The law treats pets as property. Therefore, the value of pets would normally be the “market price” for the animal. Unless a pet is a pure bred show animal, its market value is likely to be a very small sum.
The Fort Worth Court of Appeals ruled this month that owners should be able to recover the sentimental value of their pet, rather than the market price. The case, named Medlen v. Strickland, ___ S.W.3d ___ (Tex.App.-Fort Worth 2011), involved a dog picked up by animal control after it escaped from the family’s backyard. The owner found the dog at the animal shelter, but did not have sufficient funds to pay the fees. So, a “hold for owner” tag was put on the dog’s collar indicating that the owners would return for their animal. In the meantime, however, the shelter euthanized the dog.
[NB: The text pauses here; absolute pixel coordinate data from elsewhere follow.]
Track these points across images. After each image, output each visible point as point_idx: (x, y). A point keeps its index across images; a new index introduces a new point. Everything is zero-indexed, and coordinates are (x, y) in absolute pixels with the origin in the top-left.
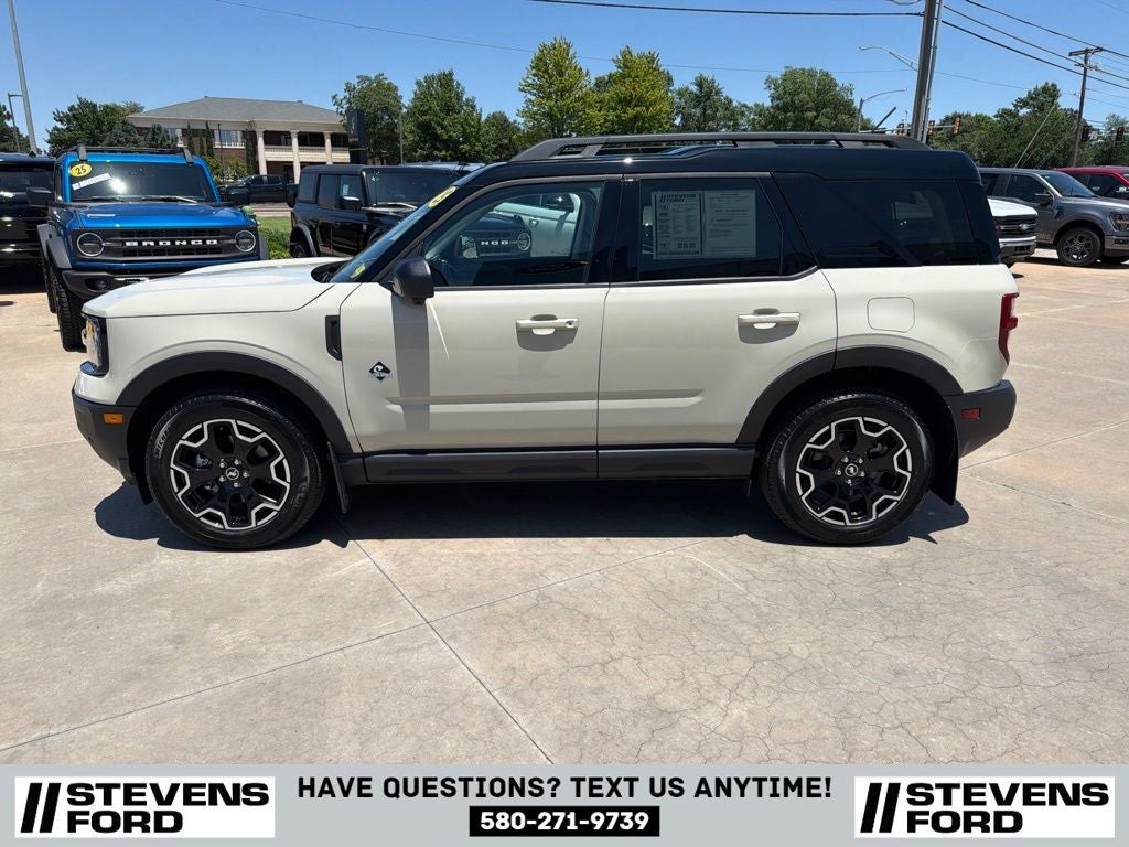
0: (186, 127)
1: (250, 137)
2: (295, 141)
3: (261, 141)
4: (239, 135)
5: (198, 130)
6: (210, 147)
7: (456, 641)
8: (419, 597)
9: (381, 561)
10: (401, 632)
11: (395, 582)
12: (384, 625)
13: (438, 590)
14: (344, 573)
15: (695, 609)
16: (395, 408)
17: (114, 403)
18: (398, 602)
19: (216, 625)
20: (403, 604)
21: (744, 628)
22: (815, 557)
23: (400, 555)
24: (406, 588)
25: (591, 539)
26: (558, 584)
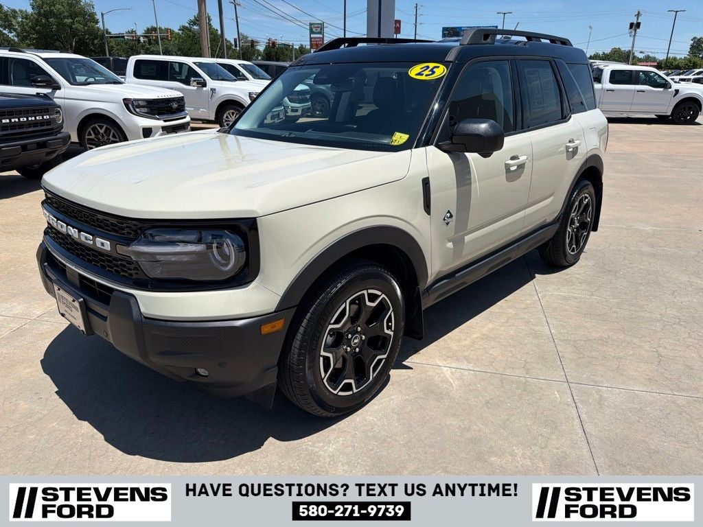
7: (602, 383)
8: (527, 373)
9: (454, 365)
10: (574, 395)
11: (494, 372)
12: (558, 396)
13: (525, 365)
14: (456, 383)
15: (615, 315)
16: (450, 245)
17: (273, 310)
18: (527, 381)
19: (493, 459)
20: (531, 380)
21: (643, 314)
22: (579, 274)
23: (454, 356)
24: (508, 372)
25: (499, 303)
26: (553, 331)
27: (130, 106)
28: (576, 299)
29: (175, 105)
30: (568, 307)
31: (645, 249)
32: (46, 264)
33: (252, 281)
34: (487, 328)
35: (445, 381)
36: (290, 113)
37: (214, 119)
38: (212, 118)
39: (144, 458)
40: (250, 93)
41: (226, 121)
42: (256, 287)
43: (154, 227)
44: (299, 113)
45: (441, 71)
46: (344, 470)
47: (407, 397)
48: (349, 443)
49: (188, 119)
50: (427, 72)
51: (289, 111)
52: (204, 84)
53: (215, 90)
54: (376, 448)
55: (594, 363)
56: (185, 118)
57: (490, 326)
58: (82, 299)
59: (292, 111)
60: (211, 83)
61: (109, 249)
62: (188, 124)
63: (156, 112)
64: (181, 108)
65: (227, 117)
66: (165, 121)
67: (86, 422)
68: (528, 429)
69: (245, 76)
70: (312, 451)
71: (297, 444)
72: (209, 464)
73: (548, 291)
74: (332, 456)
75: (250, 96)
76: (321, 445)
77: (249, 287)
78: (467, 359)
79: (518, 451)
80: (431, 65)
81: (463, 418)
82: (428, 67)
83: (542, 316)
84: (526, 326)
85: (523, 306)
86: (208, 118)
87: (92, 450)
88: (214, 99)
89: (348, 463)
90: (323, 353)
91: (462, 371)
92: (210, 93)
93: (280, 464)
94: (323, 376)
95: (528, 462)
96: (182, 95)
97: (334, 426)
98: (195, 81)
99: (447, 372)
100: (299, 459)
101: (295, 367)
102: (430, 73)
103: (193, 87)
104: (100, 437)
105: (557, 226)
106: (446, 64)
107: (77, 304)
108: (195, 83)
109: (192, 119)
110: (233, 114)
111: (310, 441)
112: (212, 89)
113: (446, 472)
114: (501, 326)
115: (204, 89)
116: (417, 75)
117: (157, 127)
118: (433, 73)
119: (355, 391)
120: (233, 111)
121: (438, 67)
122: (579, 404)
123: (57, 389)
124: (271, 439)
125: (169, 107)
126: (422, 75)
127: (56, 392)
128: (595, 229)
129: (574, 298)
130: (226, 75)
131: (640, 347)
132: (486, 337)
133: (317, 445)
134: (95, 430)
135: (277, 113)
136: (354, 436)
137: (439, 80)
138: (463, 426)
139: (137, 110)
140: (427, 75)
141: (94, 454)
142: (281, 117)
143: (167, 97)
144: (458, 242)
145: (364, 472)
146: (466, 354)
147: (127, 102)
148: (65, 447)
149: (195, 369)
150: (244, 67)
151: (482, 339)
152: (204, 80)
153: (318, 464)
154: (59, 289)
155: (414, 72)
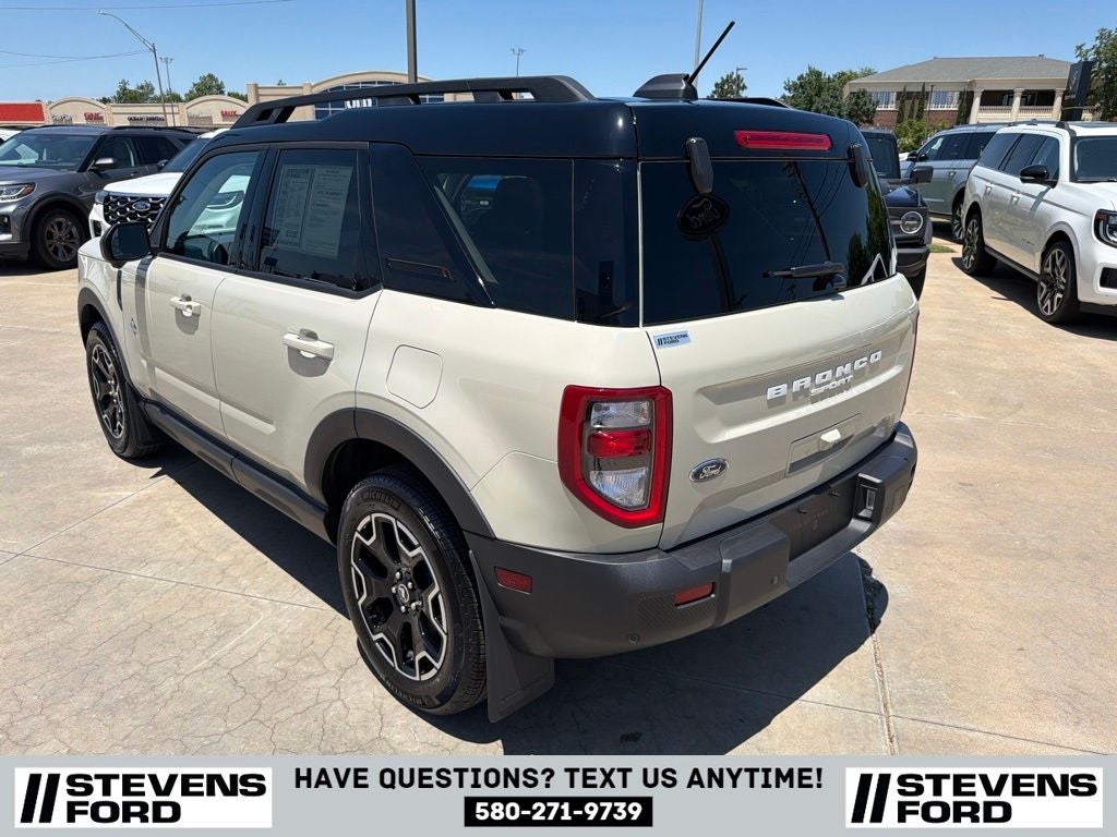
0: (901, 90)
1: (966, 99)
2: (1017, 101)
3: (977, 101)
4: (956, 95)
5: (912, 92)
6: (921, 110)
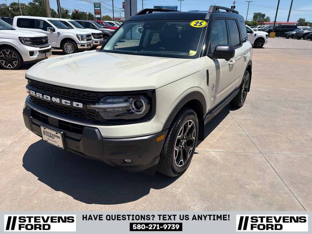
7: (274, 152)
8: (244, 151)
9: (214, 150)
10: (266, 158)
11: (231, 151)
12: (260, 159)
13: (242, 147)
14: (219, 158)
15: (267, 125)
16: (212, 99)
17: (161, 131)
18: (246, 154)
19: (247, 186)
20: (248, 154)
21: (277, 124)
22: (246, 110)
23: (212, 147)
24: (237, 151)
25: (220, 123)
26: (247, 133)
27: (22, 40)
28: (249, 120)
29: (44, 41)
30: (248, 123)
31: (266, 98)
32: (31, 117)
33: (152, 118)
34: (221, 134)
35: (213, 157)
36: (94, 44)
37: (59, 47)
38: (59, 46)
39: (97, 205)
40: (77, 35)
41: (66, 48)
42: (154, 121)
43: (107, 95)
44: (98, 44)
45: (204, 24)
46: (189, 199)
47: (202, 165)
48: (187, 187)
49: (50, 47)
50: (198, 24)
51: (94, 42)
52: (54, 30)
53: (59, 33)
54: (198, 188)
55: (267, 144)
56: (49, 46)
57: (222, 133)
58: (62, 132)
59: (95, 42)
60: (57, 30)
61: (82, 107)
62: (50, 49)
63: (35, 43)
64: (46, 42)
65: (66, 46)
66: (40, 48)
67: (61, 192)
68: (255, 173)
69: (72, 27)
70: (172, 192)
71: (164, 190)
72: (129, 203)
73: (237, 117)
74: (182, 193)
75: (77, 36)
76: (175, 189)
77: (151, 121)
78: (218, 147)
79: (255, 182)
80: (200, 21)
81: (228, 172)
82: (198, 22)
83: (240, 128)
84: (235, 132)
85: (231, 124)
86: (56, 47)
87: (70, 204)
88: (59, 37)
89: (189, 195)
90: (175, 149)
91: (219, 152)
92: (57, 34)
93: (161, 199)
94: (175, 159)
95: (260, 186)
96: (47, 35)
97: (176, 181)
98: (49, 29)
99: (213, 153)
100: (168, 196)
101: (166, 156)
102: (200, 24)
103: (49, 32)
104: (71, 198)
105: (239, 90)
106: (206, 21)
107: (59, 135)
108: (49, 30)
109: (52, 47)
110: (69, 44)
111: (169, 188)
112: (58, 33)
113: (231, 194)
114: (226, 133)
115: (54, 33)
116: (194, 25)
117: (36, 51)
118: (201, 24)
119: (183, 164)
120: (69, 43)
121: (203, 22)
122: (269, 161)
123: (38, 178)
124: (152, 189)
125: (41, 41)
126: (197, 25)
127: (38, 179)
128: (249, 91)
129: (248, 119)
130: (64, 26)
131: (281, 137)
132: (222, 138)
133: (173, 189)
134: (67, 195)
135: (89, 43)
136: (187, 184)
137: (205, 28)
138: (229, 175)
139: (26, 43)
140: (199, 26)
141: (71, 206)
142: (91, 45)
143: (40, 36)
144: (215, 97)
145: (198, 198)
146: (217, 145)
147: (21, 39)
148: (55, 204)
149: (124, 160)
150: (71, 22)
151: (221, 139)
152: (54, 28)
153: (177, 197)
154: (45, 129)
155: (193, 24)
The family sued for the “sentimental or intrinsic value” of the dog, and the trial judge ultimately dismissed the case. On appeal, however, the court of appeals ruled that the case could proceed. “Because of the special position pets hold in their family, we see no reason why existing law should not be interpreted to allow recovery in the loss of a pet at least to the same extent as any other personal property. . . . Today, we interpret timeworn supreme court law in light of subsequent supreme court law to acknowledge that the special value of ‘man’s best friend’ should be protected.”